This is a follow-up to last month's post on the seasonal Arctic sea ice minimum, which occurred on about September 17 based on spatial extent. It's worth looking also at estimates of sea ice volume, thickness, and age, to see how this melt season compared to recent years.
First, volume: the University of Washington's Polar Science Center uses a numerical model to estimate Arctic sea ice volume based on various observations and calculation of known physical processes. There is obviously a good deal of uncertainty in the volume estimates, but the results are a lot better than nothing. The chart below shows the monthly mean volume estimates for April and September since 1979 (blue and red lines) along with the difference, i.e. the estimated volume of melt from April to September.
We see that the estimated volume in September increased this year for the second consecutive year and reached a level similar to 2009. However, the volume remains very much below the volume of earlier decades, and the volume in April 2014 was comparable to the lowest values of recent years. The relatively small difference between April and September this year indicates that the amount of melting this summer was significantly smaller than in recent years; in fact the melt volume was less than the 1981-2010 average. It will be interesting to see if this translates into any recovery in April ice volume next spring.
The PIOMAS estimated ice thickness is shown in the following chart from U-Washington. It's interesting to note that the estimated thickness this summer was considerably higher than in the past four years, which are closely clustered together at the bottom of the chart. If the model is correct, this suggests that ice thickness remained very low during the 2013 recovery in ice extent; and but this year has seen a recovery in ice thickness, although total extent remained similar to 2013.
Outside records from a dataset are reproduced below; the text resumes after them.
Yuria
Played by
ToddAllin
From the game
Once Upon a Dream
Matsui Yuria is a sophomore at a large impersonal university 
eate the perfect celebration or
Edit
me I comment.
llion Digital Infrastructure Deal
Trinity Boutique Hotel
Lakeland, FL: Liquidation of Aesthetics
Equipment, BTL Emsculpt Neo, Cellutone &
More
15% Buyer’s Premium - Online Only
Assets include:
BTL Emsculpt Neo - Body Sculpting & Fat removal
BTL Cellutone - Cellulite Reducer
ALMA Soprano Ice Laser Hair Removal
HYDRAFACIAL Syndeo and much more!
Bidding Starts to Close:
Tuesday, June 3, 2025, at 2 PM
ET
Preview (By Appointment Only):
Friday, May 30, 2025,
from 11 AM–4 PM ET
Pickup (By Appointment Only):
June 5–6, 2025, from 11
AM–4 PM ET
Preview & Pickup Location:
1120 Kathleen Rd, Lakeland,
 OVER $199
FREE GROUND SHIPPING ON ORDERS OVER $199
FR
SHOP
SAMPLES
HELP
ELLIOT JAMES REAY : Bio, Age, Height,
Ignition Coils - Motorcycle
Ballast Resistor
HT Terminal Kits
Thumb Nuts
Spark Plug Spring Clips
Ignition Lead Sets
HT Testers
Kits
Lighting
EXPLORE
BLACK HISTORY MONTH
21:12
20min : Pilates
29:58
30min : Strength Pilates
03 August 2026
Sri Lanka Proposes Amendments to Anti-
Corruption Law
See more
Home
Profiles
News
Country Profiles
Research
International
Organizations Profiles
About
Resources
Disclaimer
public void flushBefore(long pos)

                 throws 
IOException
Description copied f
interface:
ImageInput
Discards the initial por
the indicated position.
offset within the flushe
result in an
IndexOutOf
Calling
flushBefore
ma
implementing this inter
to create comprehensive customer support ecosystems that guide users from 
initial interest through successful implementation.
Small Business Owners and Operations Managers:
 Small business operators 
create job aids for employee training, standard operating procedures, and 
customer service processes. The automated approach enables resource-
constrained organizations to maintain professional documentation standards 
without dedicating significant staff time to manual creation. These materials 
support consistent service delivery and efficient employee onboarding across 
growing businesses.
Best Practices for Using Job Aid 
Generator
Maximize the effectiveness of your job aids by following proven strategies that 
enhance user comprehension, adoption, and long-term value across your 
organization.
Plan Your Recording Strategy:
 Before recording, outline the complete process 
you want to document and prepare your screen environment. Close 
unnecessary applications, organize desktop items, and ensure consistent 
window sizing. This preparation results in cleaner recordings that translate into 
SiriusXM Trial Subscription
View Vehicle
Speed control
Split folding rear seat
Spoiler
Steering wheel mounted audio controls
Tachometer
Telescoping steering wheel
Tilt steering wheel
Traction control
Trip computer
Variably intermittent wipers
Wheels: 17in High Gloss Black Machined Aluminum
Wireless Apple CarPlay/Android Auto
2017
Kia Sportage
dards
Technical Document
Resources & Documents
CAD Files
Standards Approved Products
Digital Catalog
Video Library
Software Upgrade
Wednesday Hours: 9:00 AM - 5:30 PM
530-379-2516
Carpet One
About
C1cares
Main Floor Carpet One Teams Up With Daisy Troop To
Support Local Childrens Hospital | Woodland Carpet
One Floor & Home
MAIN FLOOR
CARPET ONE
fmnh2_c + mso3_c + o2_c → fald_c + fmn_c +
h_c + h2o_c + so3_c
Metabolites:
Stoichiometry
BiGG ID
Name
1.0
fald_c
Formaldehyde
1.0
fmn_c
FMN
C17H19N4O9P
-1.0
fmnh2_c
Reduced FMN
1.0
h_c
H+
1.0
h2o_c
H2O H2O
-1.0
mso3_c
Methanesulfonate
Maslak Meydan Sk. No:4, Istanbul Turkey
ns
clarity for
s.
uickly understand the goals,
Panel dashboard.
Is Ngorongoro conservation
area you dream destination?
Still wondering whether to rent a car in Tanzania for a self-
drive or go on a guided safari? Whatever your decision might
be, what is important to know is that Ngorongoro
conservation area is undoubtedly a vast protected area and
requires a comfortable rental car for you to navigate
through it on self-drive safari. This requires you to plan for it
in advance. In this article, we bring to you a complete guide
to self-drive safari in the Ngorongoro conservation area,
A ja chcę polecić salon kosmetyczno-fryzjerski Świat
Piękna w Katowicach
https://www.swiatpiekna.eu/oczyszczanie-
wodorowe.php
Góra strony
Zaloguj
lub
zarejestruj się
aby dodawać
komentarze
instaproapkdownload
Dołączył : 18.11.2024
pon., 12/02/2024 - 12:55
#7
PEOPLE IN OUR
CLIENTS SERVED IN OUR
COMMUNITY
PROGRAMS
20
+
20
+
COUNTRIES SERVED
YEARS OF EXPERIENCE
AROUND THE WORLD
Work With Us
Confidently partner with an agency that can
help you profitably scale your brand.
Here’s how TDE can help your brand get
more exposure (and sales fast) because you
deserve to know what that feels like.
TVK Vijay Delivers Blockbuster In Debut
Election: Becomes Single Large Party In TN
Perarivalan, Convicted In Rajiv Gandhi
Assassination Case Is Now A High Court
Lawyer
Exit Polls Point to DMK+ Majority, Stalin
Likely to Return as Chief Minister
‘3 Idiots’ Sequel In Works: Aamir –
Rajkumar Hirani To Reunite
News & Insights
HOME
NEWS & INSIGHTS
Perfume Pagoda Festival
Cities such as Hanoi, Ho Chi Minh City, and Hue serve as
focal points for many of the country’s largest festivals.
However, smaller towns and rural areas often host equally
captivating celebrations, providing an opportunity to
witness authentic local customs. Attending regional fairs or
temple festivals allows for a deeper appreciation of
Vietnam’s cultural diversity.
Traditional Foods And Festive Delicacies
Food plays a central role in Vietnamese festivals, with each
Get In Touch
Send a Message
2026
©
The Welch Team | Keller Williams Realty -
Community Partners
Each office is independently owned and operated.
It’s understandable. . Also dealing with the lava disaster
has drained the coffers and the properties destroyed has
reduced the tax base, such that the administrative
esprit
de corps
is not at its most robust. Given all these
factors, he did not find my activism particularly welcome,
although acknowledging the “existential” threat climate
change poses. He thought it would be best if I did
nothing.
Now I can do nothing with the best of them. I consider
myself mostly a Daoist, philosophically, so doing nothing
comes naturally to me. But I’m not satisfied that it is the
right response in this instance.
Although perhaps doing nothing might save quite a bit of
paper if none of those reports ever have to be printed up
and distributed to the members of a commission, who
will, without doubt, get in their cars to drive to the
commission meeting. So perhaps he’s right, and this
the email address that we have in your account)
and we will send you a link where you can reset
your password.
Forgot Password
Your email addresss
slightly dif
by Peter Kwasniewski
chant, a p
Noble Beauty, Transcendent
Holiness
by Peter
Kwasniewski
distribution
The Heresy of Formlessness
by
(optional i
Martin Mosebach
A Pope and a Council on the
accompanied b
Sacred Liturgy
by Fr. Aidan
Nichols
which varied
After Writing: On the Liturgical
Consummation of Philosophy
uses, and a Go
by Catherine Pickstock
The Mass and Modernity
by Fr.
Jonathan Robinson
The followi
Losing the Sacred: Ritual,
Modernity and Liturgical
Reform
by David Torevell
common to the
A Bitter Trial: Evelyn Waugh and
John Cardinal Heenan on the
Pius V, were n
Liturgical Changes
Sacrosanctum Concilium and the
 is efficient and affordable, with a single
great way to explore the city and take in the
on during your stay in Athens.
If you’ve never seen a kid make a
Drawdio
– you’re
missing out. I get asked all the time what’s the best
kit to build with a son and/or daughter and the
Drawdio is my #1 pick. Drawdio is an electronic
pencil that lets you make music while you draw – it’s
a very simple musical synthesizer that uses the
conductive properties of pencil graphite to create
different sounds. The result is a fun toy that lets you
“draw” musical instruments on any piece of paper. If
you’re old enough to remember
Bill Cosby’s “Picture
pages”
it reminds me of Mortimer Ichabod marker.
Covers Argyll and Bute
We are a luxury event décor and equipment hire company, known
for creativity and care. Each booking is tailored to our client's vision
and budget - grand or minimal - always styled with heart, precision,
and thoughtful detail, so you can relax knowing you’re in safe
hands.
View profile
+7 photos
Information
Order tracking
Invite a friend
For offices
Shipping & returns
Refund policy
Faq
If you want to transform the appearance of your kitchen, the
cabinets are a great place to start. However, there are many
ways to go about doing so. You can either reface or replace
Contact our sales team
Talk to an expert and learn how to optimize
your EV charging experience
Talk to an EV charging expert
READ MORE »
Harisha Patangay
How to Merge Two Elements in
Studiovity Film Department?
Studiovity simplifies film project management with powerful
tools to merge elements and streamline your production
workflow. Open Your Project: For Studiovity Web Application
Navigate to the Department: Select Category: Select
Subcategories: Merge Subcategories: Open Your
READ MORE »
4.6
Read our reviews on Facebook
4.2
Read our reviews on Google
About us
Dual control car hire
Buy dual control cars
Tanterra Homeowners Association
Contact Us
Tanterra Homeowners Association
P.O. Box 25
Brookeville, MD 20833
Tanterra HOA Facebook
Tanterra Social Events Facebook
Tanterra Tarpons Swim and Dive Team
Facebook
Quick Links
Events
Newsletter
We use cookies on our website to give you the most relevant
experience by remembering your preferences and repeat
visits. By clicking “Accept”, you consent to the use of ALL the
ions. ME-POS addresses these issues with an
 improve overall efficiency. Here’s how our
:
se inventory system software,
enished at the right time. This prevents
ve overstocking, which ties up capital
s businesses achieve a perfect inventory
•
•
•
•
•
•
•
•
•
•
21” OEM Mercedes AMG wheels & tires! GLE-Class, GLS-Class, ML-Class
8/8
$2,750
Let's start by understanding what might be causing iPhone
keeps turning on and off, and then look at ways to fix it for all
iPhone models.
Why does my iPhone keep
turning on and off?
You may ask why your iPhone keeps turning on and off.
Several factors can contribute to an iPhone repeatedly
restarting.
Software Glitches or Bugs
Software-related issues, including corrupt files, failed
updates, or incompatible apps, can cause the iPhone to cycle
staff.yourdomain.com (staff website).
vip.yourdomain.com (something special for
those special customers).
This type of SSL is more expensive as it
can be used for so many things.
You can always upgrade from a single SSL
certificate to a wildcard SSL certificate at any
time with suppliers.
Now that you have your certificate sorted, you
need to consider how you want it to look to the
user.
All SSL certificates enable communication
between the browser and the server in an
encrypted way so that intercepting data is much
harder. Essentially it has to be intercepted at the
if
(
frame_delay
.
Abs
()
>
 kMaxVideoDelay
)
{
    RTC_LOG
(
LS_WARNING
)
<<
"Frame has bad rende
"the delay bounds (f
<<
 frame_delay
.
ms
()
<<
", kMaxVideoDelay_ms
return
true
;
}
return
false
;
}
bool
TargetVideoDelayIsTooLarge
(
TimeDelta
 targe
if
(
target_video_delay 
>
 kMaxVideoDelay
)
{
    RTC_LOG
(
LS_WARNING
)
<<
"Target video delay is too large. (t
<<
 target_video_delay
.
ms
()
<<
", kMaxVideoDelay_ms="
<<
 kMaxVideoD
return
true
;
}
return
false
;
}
Finally, the estimated sea ice age compared to last year, courtesy of NSIDC:
The extent of 3+ year-old ice appears to be similar to last year, but there was more second-year ice this year in September. This indicates that a significant fraction of last year's first-year ice (formed in the winter of 2012-2013) survived through its second summer, and this appears to be perfectly consistent with the volume and thickness changes shown above.